The Fraud of National Insurance

At the moment of writing there are several bye elections pending, and whilst both Liberal and Tory candidates are pushing their respective wares and screaming about the interest which they take in the welfare of our class, hundreds of our fellow workers are being maimed and murdered in mill, mine and factory in order to produce profits for an idle, parasitic class.

In that organ devoted to Radicalism and ragtime, “Reynolds’s Newspaper,” we are in­formed that “lives are cheap today,” and a whole column is taken up in describing the results of this hellish system. Might it be suggested to that journal that the text: “If the tree bringeth forth not good fruit, cut it down ; why cumbreth it the ground ?” is in the circumstances really worth considering ?

A week or two since (1.2.14.) in the same paper we were told that some remarkable figures as to the close relationship between tuberculosis and bad housing and poverty are given by the Medical Officer of Health for Birmingham :

“The weekly average of tuberculosis cases out of every 1,000 houses rented at less than 5s. a week was 7.4 cases. As the rent increases the proportion of cases rapidly diminishes. . . So long as low wages and bad housing con­tinue no amount of sanatoria will extirpate consumption.”

Here we have an organ devoted to the party in power suddenly awakening to the fact that this glorious Liberal Government, in tinkering with the results of the system, are mis-spending their energies. However, it is refreshing to note that occasionally they stumble across the truth. Working men engaged in those industries covered by unemployment insurance have re­cently discovered the sincerity of the promise made by Lloyd George, to wit :

“To provide adequate insurance to save the man who is out of work perforce and his wife and family from starvation till he gets employ­ment.” (“Better Times,” p. 246)

They now realise that because they refuse to sign the obnoxious document, the powers that be have decided that no out-of-work benefit is payable. “Deception is always a pretty con­temptible vice, but to deceive the poor is the meanest of all.” (Limehouse George, 30.7.09.) Others have discovered that their share of “rare and refreshing fruit” depends upon how the form sent from the Labour Exchange to their last employer is filled in.
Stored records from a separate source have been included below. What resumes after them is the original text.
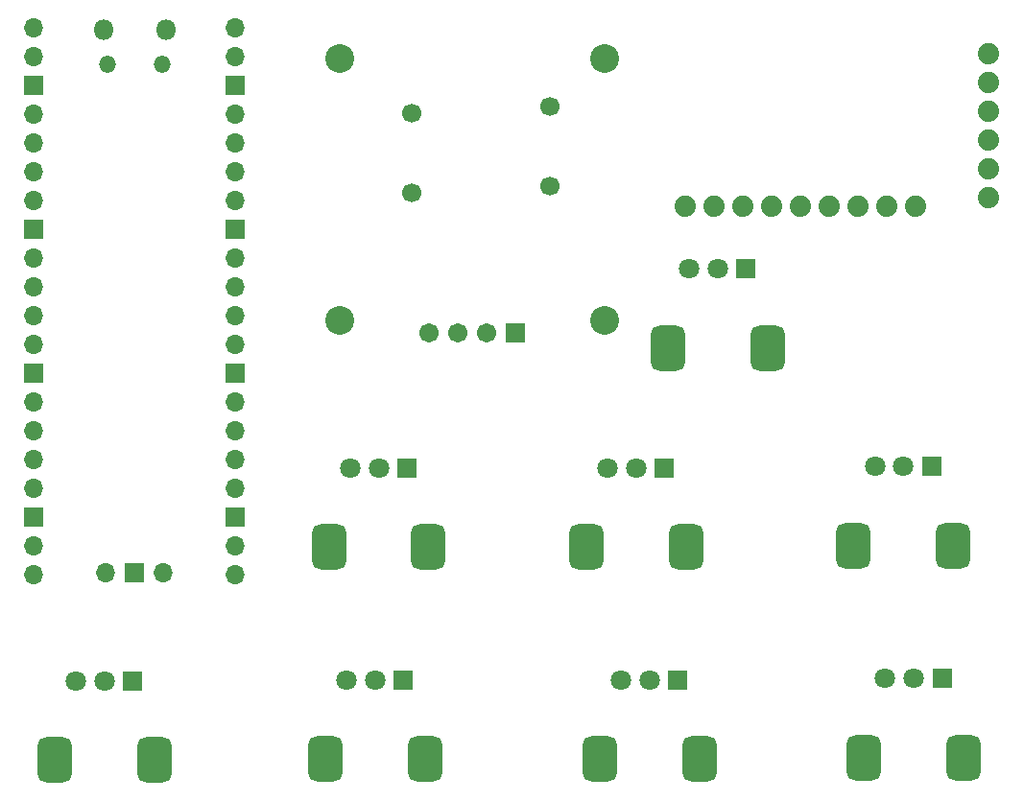
<source format=gbs>
%TF.GenerationSoftware,KiCad,Pcbnew,8.0.3*%
%TF.CreationDate,2024-07-12T18:25:32-05:00*%
%TF.ProjectId,controller,636f6e74-726f-46c6-9c65-722e6b696361,rev?*%
%TF.SameCoordinates,Original*%
%TF.FileFunction,Soldermask,Bot*%
%TF.FilePolarity,Negative*%
%FSLAX46Y46*%
G04 Gerber Fmt 4.6, Leading zero omitted, Abs format (unit mm)*
G04 Created by KiCad (PCBNEW 8.0.3) date 2024-07-12 18:25:32*
%MOMM*%
%LPD*%
G01*
G04 APERTURE LIST*
G04 Aperture macros list*
%AMRoundRect*
0 Rectangle with rounded corners*
0 $1 Rounding radius*
0 $2 $3 $4 $5 $6 $7 $8 $9 X,Y pos of 4 corners*
0 Add a 4 corners polygon primitive as box body*
4,1,4,$2,$3,$4,$5,$6,$7,$8,$9,$2,$3,0*
0 Add four circle primitives for the rounded corners*
1,1,$1+$1,$2,$3*
1,1,$1+$1,$4,$5*
1,1,$1+$1,$6,$7*
1,1,$1+$1,$8,$9*
0 Add four rect primitives between the rounded corners*
20,1,$1+$1,$2,$3,$4,$5,0*
20,1,$1+$1,$4,$5,$6,$7,0*
20,1,$1+$1,$6,$7,$8,$9,0*
20,1,$1+$1,$8,$9,$2,$3,0*%
G04 Aperture macros list end*
%ADD10RoundRect,0.750000X-0.750000X1.250000X-0.750000X-1.250000X0.750000X-1.250000X0.750000X1.250000X0*%
%ADD11C,1.800000*%
%ADD12R,1.800000X1.800000*%
%ADD13C,1.700000*%
%ADD14C,1.879600*%
%ADD15O,1.700000X1.700000*%
%ADD16R,1.700000X1.700000*%
%ADD17O,1.800000X1.800000*%
%ADD18O,1.500000X1.500000*%
%ADD19C,1.711200*%
%ADD20RoundRect,0.101600X0.754000X0.754000X-0.754000X0.754000X-0.754000X-0.754000X0.754000X-0.754000X0*%
%ADD21C,2.540000*%
G04 APERTURE END LIST*
D10*
%TO.C,RV8*%
X126800000Y-51300000D03*
X135600000Y-51300000D03*
D11*
X128700000Y-44300000D03*
X131200000Y-44300000D03*
D12*
X133700000Y-44300000D03*
%TD*%
%TO.C,RV7*%
X79600000Y-80700000D03*
D11*
X77100000Y-80700000D03*
X74600000Y-80700000D03*
D10*
X81500000Y-87700000D03*
X72700000Y-87700000D03*
%TD*%
D12*
%TO.C,RV6*%
X103500000Y-80600000D03*
D11*
X101000000Y-80600000D03*
X98500000Y-80600000D03*
D10*
X105400000Y-87600000D03*
X96600000Y-87600000D03*
%TD*%
D12*
%TO.C,RV5*%
X127700000Y-80600000D03*
D11*
X125200000Y-80600000D03*
X122700000Y-80600000D03*
D10*
X129600000Y-87600000D03*
X120800000Y-87600000D03*
%TD*%
D12*
%TO.C,RV4*%
X151000000Y-80500000D03*
D11*
X148500000Y-80500000D03*
X146000000Y-80500000D03*
D10*
X152900000Y-87500000D03*
X144100000Y-87500000D03*
%TD*%
%TO.C,RV3*%
X96900000Y-68900000D03*
X105700000Y-68900000D03*
D11*
X98800000Y-61900000D03*
X101300000Y-61900000D03*
D12*
X103800000Y-61900000D03*
%TD*%
D10*
%TO.C,RV2*%
X143200000Y-68750000D03*
X152000000Y-68750000D03*
D11*
X145100000Y-61750000D03*
X147600000Y-61750000D03*
D12*
X150100000Y-61750000D03*
%TD*%
D10*
%TO.C,RV1*%
X119600000Y-68900000D03*
X128400000Y-68900000D03*
D11*
X121500000Y-61900000D03*
X124000000Y-61900000D03*
D12*
X126500000Y-61900000D03*
%TD*%
D13*
%TO.C,J1-I1*%
X104182000Y-37600000D03*
X104182000Y-30600000D03*
%TD*%
D14*
%TO.C,U4*%
X148640000Y-38800000D03*
X146100000Y-38800000D03*
X143560000Y-38800000D03*
X141020000Y-38800000D03*
X138480000Y-38800000D03*
X155140000Y-35510000D03*
X155140000Y-32970000D03*
X135940000Y-38800000D03*
X130860000Y-38800000D03*
X155140000Y-27890000D03*
X128320000Y-38800000D03*
X155140000Y-30430000D03*
X133400000Y-38800000D03*
X155140000Y-38050000D03*
X155140000Y-25350000D03*
%TD*%
D15*
%TO.C,U3*%
X82330000Y-71130000D03*
D16*
X79790000Y-71130000D03*
D15*
X77250000Y-71130000D03*
X88680000Y-23100000D03*
X88680000Y-25640000D03*
D16*
X88680000Y-28180000D03*
D15*
X88680000Y-30720000D03*
X88680000Y-33260000D03*
X88680000Y-35800000D03*
X88680000Y-38340000D03*
D16*
X88680000Y-40880000D03*
D15*
X88680000Y-43420000D03*
X88680000Y-45960000D03*
X88680000Y-48500000D03*
X88680000Y-51040000D03*
D16*
X88680000Y-53580000D03*
D15*
X88680000Y-56120000D03*
X88680000Y-58660000D03*
X88680000Y-61200000D03*
X88680000Y-63740000D03*
D16*
X88680000Y-66280000D03*
D15*
X88680000Y-68820000D03*
X88680000Y-71360000D03*
X70900000Y-71360000D03*
X70900000Y-68820000D03*
D16*
X70900000Y-66280000D03*
D15*
X70900000Y-63740000D03*
X70900000Y-61200000D03*
X70900000Y-58660000D03*
X70900000Y-56120000D03*
D16*
X70900000Y-53580000D03*
D15*
X70900000Y-51040000D03*
X70900000Y-48500000D03*
X70900000Y-45960000D03*
X70900000Y-43420000D03*
D16*
X70900000Y-40880000D03*
D15*
X70900000Y-38340000D03*
X70900000Y-35800000D03*
X70900000Y-33260000D03*
X70900000Y-30720000D03*
D16*
X70900000Y-28180000D03*
D15*
X70900000Y-25640000D03*
X70900000Y-23100000D03*
D17*
X82515000Y-23230000D03*
D18*
X82215000Y-26260000D03*
X77365000Y-26260000D03*
D17*
X77065000Y-23230000D03*
%TD*%
D13*
%TO.C,J11-O1*%
X116450000Y-37000000D03*
X116450000Y-30000000D03*
%TD*%
D19*
%TO.C,DISP1*%
X105706000Y-50007000D03*
X108246000Y-50007000D03*
X110786000Y-50007000D03*
D20*
X113326000Y-50007000D03*
D21*
X97832000Y-25750000D03*
X97832000Y-48864000D03*
X121200000Y-25750000D03*
X121200000Y-48864000D03*
%TD*%
M02*

</source>
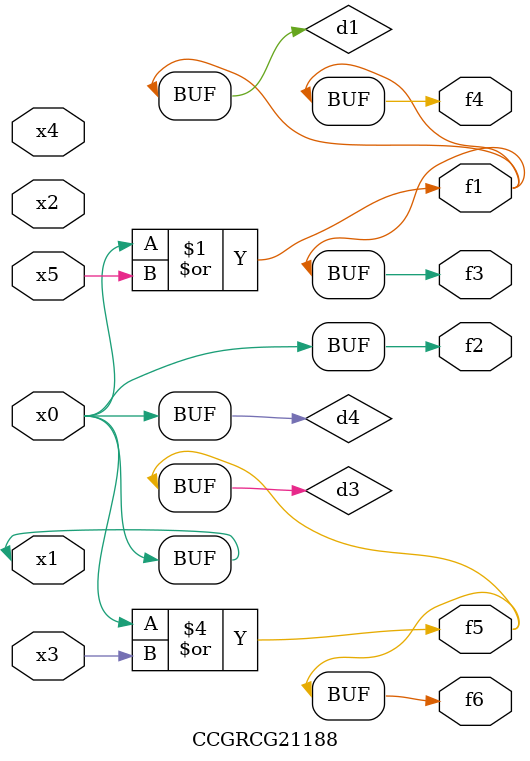
<source format=v>
module CCGRCG21188(
	input x0, x1, x2, x3, x4, x5,
	output f1, f2, f3, f4, f5, f6
);

	wire d1, d2, d3, d4;

	or (d1, x0, x5);
	xnor (d2, x1, x4);
	or (d3, x0, x3);
	buf (d4, x0, x1);
	assign f1 = d1;
	assign f2 = d4;
	assign f3 = d1;
	assign f4 = d1;
	assign f5 = d3;
	assign f6 = d3;
endmodule

</source>
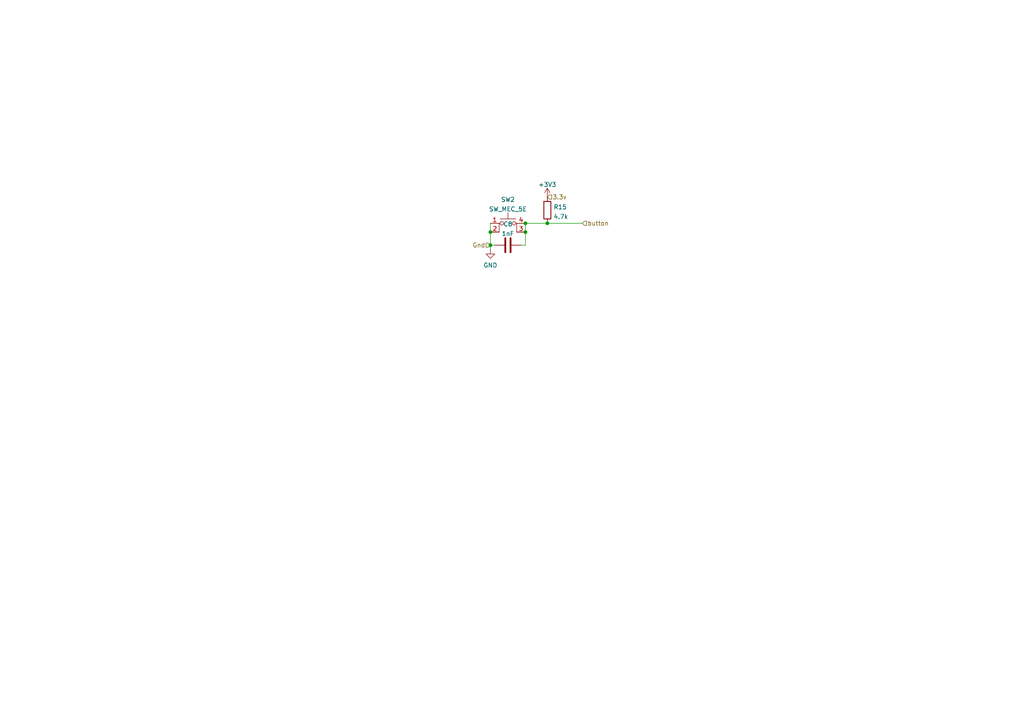
<source format=kicad_sch>
(kicad_sch (version 20211123) (generator eeschema)

  (uuid c78e81b5-6d7c-4b00-9ed8-5e6683813303)

  (paper "A4")

  

  (junction (at 142.24 67.31) (diameter 0) (color 0 0 0 0)
    (uuid 22376d17-e6ce-44c3-a976-fc624297f65e)
  )
  (junction (at 158.75 64.77) (diameter 0) (color 0 0 0 0)
    (uuid 90b98160-3728-42bc-ba3b-b6dc6925bdf3)
  )
  (junction (at 142.24 71.12) (diameter 0) (color 0 0 0 0)
    (uuid a4cf6d47-e5c7-4585-a3b3-c38c3c582148)
  )
  (junction (at 152.4 67.31) (diameter 0) (color 0 0 0 0)
    (uuid bc9a8392-587f-469c-82db-e2dc06ac038a)
  )
  (junction (at 152.4 64.77) (diameter 0) (color 0 0 0 0)
    (uuid ef6e065c-13eb-42fc-adf6-6fd8b9c707c8)
  )

  (wire (pts (xy 152.4 64.77) (xy 152.4 67.31))
    (stroke (width 0) (type default) (color 0 0 0 0))
    (uuid 237ac61a-c1c4-4c22-8eaa-cb8547771029)
  )
  (wire (pts (xy 152.4 64.77) (xy 158.75 64.77))
    (stroke (width 0) (type default) (color 0 0 0 0))
    (uuid 4007ecd2-1fda-4708-aab3-6dc6d96af719)
  )
  (wire (pts (xy 152.4 71.12) (xy 152.4 67.31))
    (stroke (width 0) (type default) (color 0 0 0 0))
    (uuid 46b8d97a-f3bf-477c-9e91-fcc06d10ccff)
  )
  (wire (pts (xy 151.13 71.12) (xy 152.4 71.12))
    (stroke (width 0) (type default) (color 0 0 0 0))
    (uuid 4da956e9-cdf3-4817-b323-9b5f52c37997)
  )
  (wire (pts (xy 142.24 71.12) (xy 142.24 72.39))
    (stroke (width 0) (type default) (color 0 0 0 0))
    (uuid 52f72f8a-4af1-48e6-84a0-11cd3d5efc32)
  )
  (wire (pts (xy 142.24 64.77) (xy 142.24 67.31))
    (stroke (width 0) (type default) (color 0 0 0 0))
    (uuid 80360004-21e1-4aa2-937c-5bf5f8cb578c)
  )
  (wire (pts (xy 158.75 64.77) (xy 168.91 64.77))
    (stroke (width 0) (type default) (color 0 0 0 0))
    (uuid 92bed6ca-2334-4800-ba57-030e75019455)
  )
  (wire (pts (xy 142.24 67.31) (xy 142.24 71.12))
    (stroke (width 0) (type default) (color 0 0 0 0))
    (uuid e4a25978-d10c-4095-9c4f-3eaca4cd5213)
  )
  (wire (pts (xy 142.24 71.12) (xy 143.51 71.12))
    (stroke (width 0) (type default) (color 0 0 0 0))
    (uuid fa50d0bc-992f-42c0-9895-93a0a4190d98)
  )

  (hierarchical_label "3.3v" (shape input) (at 158.75 57.15 0)
    (effects (font (size 1.27 1.27)) (justify left))
    (uuid a982ee25-9f91-4d22-a8cf-c3cba91235fc)
  )
  (hierarchical_label "button" (shape input) (at 168.91 64.77 0)
    (effects (font (size 1.27 1.27)) (justify left))
    (uuid addbfe37-efae-4eeb-b900-5dcfda99337c)
  )
  (hierarchical_label "Gnd" (shape input) (at 142.24 71.12 180)
    (effects (font (size 1.27 1.27)) (justify right))
    (uuid fbd16300-5eec-4876-919e-fb17b7bf772d)
  )

  (symbol (lib_id "power:+3.3V") (at 158.75 57.15 0)
    (in_bom yes) (on_board yes) (fields_autoplaced)
    (uuid 17304726-eedd-4582-9547-ff5f9d6200ad)
    (property "Reference" "#PWR041" (id 0) (at 158.75 60.96 0)
      (effects (font (size 1.27 1.27)) hide)
    )
    (property "Value" "+3.3V" (id 1) (at 158.75 53.5455 0))
    (property "Footprint" "" (id 2) (at 158.75 57.15 0)
      (effects (font (size 1.27 1.27)) hide)
    )
    (property "Datasheet" "" (id 3) (at 158.75 57.15 0)
      (effects (font (size 1.27 1.27)) hide)
    )
    (pin "1" (uuid 5ea7a3b4-101b-4638-8fdc-8b723af94b32))
  )

  (symbol (lib_id "Switch:SW_MEC_5E") (at 147.32 67.31 0)
    (in_bom yes) (on_board yes) (fields_autoplaced)
    (uuid 3cf1c784-7f53-4e96-b632-7fe5b2f63e25)
    (property "Reference" "SW2" (id 0) (at 147.32 57.8825 0))
    (property "Value" "SW_MEC_5E" (id 1) (at 147.32 60.6576 0))
    (property "Footprint" "Button_Switch_THT:SW_TH_Tactile_Omron_B3F-10xx" (id 2) (at 147.32 59.69 0)
      (effects (font (size 1.27 1.27)) hide)
    )
    (property "Datasheet" "http://www.apem.com/int/index.php?controller=attachment&id_attachment=1371" (id 3) (at 147.32 59.69 0)
      (effects (font (size 1.27 1.27)) hide)
    )
    (pin "1" (uuid 9a48365e-5260-4eea-a441-e95396999e0d))
    (pin "2" (uuid e5020008-0710-4910-ae26-c170d36482b3))
    (pin "3" (uuid a6dc9de1-71ab-4a3b-ba52-8359d0be4999))
    (pin "4" (uuid dd2671b6-ce0a-4fe1-af11-9b026dbfc485))
  )

  (symbol (lib_id "Device:C") (at 147.32 71.12 90)
    (in_bom yes) (on_board yes) (fields_autoplaced)
    (uuid 3f540041-a69b-472d-b625-23e37f90cd67)
    (property "Reference" "C8" (id 0) (at 147.32 64.9945 90))
    (property "Value" "1nF" (id 1) (at 147.32 67.7696 90))
    (property "Footprint" "Capacitor_SMD:C_0603_1608Metric" (id 2) (at 151.13 70.1548 0)
      (effects (font (size 1.27 1.27)) hide)
    )
    (property "Datasheet" "~" (id 3) (at 147.32 71.12 0)
      (effects (font (size 1.27 1.27)) hide)
    )
    (pin "1" (uuid d3d19328-3d26-444a-9f23-84bf0201d9db))
    (pin "2" (uuid 61c4f7b5-0e74-4a99-a849-3aa7bd1bedd4))
  )

  (symbol (lib_id "Device:R") (at 158.75 60.96 0)
    (in_bom yes) (on_board yes) (fields_autoplaced)
    (uuid 62f853f1-be76-443c-91ce-357c7a250a11)
    (property "Reference" "R15" (id 0) (at 160.528 60.0515 0)
      (effects (font (size 1.27 1.27)) (justify left))
    )
    (property "Value" "4.7k" (id 1) (at 160.528 62.8266 0)
      (effects (font (size 1.27 1.27)) (justify left))
    )
    (property "Footprint" "Resistor_SMD:R_0603_1608Metric" (id 2) (at 156.972 60.96 90)
      (effects (font (size 1.27 1.27)) hide)
    )
    (property "Datasheet" "~" (id 3) (at 158.75 60.96 0)
      (effects (font (size 1.27 1.27)) hide)
    )
    (pin "1" (uuid b07ea0ac-4ef7-4429-82c3-302236c9b759))
    (pin "2" (uuid 796f6aab-86aa-4382-a998-9c77a20c6eb8))
  )

  (symbol (lib_id "power:GND") (at 142.24 72.39 0)
    (in_bom yes) (on_board yes) (fields_autoplaced)
    (uuid dd66c31f-f09e-4fc2-9b98-1e82034c9142)
    (property "Reference" "#PWR040" (id 0) (at 142.24 78.74 0)
      (effects (font (size 1.27 1.27)) hide)
    )
    (property "Value" "GND" (id 1) (at 142.24 76.9525 0))
    (property "Footprint" "" (id 2) (at 142.24 72.39 0)
      (effects (font (size 1.27 1.27)) hide)
    )
    (property "Datasheet" "" (id 3) (at 142.24 72.39 0)
      (effects (font (size 1.27 1.27)) hide)
    )
    (pin "1" (uuid 8076e5bc-503d-4f6b-9f4d-bdf5b87693de))
  )
)

</source>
Turning to the Health Insurance side of this gigantic fraud, many are the bitter disappointments received by those who have been broken on the wheel of capitalism. Too numerous to mention are the cases of those who discovered that their fruit is not yet ripe. However, let us notice a tragic instance reported only a few days ago of a clerk who died of consumption. To fully appreciate this it is necessary to bear in mind the words of that “priest of humanity,” Lloyd George, uttered in Whitefield’s Taber­nacle, Oct. 14, 1911 :

“A man goes to the doctor. He is examined. The doctor discovers at once that he is attacked by tuberculosis, and he says to him : ‘You must knock off work at once. You must go to a sanatorium.’ The Government are . . to build sanatoria throughout the country. They are raising a million a year out of the Insurance fund to keep up these first class hotels.”

This is one side of the picture. In practice we find that, in the case of the clerk, these visions of Mr. George do not materialize. We are informed that:

“As long ago as last November Mr. Lamb sought to obtain the sanatorium benefit pro­mised by Mr. George. All that the Insurance Committee for the County of London offered him between then and yesterday morning when he breathed his last, was six quarts of milk !” (“The People,” 15.2.14.)

This is the treatment meted out to the members of the working class—the producers of the world’s wealth—when they are sick. They are mocked by those who batten on their misery. In the case of this clerk, although the hospital authorities stated that “the sooner he entered a sanatorium the better,” all he was able to re­ceive under a benign Liberal government was—six quarts of milk !

In conclusion, I will take one more example from the Rt. Hon. Lloyd George :

“If at the end of an average term of office it were found that a Liberal Parliament had done nothing to cope seriously with the social condition of the people, to remove the national degradation of the slums and widespread po­verty and destitution in a land glittering with wealth . . . then would a great, cry arise in this land for a new party.” (“Better Times,” p. 36)

We claim most solemnly that the Liberal Party has failed—and must fail—to deal seri­ously with the “problems” which confront us to-day. Only by attacking and overthrowing the root cause of the trouble—capitalism—can the working class hope to gain their emancipa­tion, and then poverty, with all its attendant evils, will be banished by the establishment of a sane system of society, based on the common ownership of the means and instruments for producing and distributing wealth.

For a parasite class to talk to you, on whose labour all security is founded, of national insurance, in itself is insolence enough. Arise ! and take security into your own hands.